* **Exercise brief**:
Only the lines below, from the one with "gray computer chair" through the one with "black-coloured high-top boot [763", are to be written out, exactly.
---*---
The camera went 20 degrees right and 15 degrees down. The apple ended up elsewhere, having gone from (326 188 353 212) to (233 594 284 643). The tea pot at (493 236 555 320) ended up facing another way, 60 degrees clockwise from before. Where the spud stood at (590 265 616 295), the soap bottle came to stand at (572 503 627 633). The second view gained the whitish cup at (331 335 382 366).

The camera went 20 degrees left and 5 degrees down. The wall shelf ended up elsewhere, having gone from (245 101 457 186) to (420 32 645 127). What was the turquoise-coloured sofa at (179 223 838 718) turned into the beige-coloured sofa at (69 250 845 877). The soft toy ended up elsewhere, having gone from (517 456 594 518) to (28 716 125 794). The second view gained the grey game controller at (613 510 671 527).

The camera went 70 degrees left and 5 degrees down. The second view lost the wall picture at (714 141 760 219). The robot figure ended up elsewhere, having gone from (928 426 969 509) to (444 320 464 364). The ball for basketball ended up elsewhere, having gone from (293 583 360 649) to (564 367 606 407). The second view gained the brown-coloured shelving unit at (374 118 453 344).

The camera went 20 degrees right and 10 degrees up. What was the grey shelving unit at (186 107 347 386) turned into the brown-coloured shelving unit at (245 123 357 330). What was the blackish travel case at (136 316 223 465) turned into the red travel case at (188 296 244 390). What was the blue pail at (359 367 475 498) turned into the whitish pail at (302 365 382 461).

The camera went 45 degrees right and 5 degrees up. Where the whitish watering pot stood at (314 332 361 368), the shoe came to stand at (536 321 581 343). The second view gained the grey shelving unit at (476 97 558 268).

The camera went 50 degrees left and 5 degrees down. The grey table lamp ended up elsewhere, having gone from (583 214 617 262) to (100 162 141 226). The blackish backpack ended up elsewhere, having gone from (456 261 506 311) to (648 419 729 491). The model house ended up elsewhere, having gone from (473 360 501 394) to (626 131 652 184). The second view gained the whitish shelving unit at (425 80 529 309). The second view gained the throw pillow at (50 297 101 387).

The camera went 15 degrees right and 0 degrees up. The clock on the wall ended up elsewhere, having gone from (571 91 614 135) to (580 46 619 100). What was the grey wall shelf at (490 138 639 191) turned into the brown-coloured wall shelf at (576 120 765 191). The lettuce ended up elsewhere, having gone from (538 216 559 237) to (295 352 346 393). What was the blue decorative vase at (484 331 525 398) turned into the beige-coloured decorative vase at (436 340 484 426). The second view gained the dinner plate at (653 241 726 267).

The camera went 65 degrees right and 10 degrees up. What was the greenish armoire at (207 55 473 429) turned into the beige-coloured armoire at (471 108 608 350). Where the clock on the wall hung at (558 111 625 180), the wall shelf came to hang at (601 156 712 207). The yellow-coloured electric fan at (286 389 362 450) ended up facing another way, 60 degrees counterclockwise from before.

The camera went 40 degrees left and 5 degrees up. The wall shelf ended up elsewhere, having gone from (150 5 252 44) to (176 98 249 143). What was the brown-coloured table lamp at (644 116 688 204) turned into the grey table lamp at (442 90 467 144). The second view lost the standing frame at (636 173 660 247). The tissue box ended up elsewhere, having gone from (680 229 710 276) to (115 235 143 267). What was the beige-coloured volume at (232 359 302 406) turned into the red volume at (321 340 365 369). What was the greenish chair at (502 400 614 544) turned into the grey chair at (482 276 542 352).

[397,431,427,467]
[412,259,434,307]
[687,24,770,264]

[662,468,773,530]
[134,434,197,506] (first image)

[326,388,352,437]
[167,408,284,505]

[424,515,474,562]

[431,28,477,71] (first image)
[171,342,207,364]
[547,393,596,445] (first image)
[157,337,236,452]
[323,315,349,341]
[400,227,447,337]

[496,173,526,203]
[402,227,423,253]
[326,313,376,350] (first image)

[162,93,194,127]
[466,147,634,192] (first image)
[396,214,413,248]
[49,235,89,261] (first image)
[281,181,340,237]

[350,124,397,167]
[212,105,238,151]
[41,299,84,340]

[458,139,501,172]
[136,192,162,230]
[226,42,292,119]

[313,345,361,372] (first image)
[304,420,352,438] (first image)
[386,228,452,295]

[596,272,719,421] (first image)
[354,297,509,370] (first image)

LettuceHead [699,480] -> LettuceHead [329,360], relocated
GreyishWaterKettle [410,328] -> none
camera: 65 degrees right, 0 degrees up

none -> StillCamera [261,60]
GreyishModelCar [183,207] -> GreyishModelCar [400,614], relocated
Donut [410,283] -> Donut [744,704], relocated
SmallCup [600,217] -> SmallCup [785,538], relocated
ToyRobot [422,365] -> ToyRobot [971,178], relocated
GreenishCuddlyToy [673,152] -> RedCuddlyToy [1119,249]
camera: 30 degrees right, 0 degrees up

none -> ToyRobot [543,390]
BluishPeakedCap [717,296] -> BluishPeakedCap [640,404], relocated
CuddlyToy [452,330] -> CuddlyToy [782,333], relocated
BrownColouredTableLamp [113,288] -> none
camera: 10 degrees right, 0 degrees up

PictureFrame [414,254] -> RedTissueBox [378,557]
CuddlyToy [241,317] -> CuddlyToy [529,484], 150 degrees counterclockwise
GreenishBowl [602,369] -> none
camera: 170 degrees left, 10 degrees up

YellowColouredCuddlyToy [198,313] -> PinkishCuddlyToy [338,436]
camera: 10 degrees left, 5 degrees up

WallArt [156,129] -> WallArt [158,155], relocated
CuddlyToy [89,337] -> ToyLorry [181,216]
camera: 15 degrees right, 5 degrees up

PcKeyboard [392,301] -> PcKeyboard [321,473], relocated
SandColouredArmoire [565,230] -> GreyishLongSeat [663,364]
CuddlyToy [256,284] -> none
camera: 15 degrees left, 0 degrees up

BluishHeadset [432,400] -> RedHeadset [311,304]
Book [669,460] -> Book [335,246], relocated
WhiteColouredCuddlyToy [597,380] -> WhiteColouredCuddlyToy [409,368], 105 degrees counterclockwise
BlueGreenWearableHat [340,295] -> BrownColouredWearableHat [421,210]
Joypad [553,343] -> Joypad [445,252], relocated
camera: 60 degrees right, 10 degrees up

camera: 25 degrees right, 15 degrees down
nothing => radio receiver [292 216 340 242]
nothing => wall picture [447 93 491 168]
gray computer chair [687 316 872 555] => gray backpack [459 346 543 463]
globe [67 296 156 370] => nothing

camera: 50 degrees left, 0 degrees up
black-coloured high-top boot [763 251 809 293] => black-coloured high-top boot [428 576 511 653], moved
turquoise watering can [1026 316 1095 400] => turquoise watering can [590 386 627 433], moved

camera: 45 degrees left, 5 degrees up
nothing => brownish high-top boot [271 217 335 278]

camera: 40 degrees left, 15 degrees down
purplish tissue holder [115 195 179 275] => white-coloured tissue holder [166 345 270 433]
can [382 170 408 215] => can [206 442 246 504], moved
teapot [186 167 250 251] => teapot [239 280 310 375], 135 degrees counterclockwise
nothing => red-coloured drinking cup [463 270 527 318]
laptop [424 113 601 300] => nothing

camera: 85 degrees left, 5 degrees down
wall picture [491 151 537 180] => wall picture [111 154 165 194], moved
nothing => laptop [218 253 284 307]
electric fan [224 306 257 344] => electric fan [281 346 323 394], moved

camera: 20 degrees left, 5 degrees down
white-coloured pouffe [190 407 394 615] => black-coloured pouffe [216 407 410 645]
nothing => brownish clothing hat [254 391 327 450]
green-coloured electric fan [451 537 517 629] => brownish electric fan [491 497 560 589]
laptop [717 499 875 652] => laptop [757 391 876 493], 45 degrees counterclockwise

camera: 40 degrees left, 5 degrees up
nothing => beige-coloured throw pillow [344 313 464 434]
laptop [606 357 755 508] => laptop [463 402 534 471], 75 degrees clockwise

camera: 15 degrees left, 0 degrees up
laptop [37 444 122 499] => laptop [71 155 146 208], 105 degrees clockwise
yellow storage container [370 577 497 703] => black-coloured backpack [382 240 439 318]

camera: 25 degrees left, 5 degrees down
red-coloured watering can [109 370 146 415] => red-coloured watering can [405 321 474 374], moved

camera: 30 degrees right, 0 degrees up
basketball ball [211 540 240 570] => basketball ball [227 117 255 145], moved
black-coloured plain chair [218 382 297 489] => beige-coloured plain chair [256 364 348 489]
---*---
* **Exercise solution**:
gray computer chair [687 316 872 555] => gray backpack [459 346 543 463]
globe [67 296 156 370] => nothing

camera: 50 degrees left, 0 degrees up
black-coloured high-top boot [763 251 809 293] => black-coloured high-top boot [428 576 511 653], moved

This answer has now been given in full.